- Records shown -
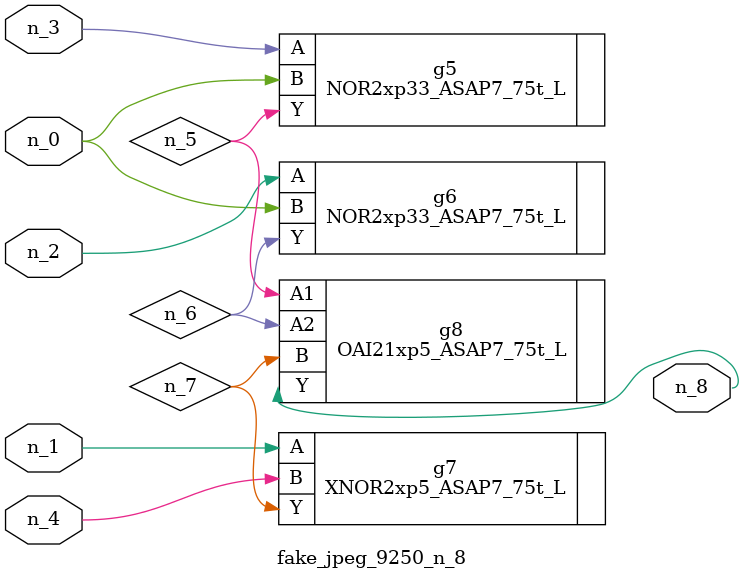
<source format=v>
module fake_jpeg_9250_n_8 (n_3, n_2, n_1, n_0, n_4, n_8);

input n_3;
input n_2;
input n_1;
input n_0;
input n_4;

output n_8;

wire n_6;
wire n_5;
wire n_7;

NOR2xp33_ASAP7_75t_L g5 ( 
.A(n_3),
.B(n_0),
.Y(n_5)
);

NOR2xp33_ASAP7_75t_L g6 ( 
.A(n_2),
.B(n_0),
.Y(n_6)
);

XNOR2xp5_ASAP7_75t_L g7 ( 
.A(n_1),
.B(n_4),
.Y(n_7)
);

OAI21xp5_ASAP7_75t_L g8 ( 
.A1(n_5),
.A2(n_6),
.B(n_7),
.Y(n_8)
);


endmodule
</source>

- Task to carry out -
Go through the records and report each line that contains "input".

- Response to the task -
input n_3;
input n_2;
input n_1;
input n_0;
input n_4;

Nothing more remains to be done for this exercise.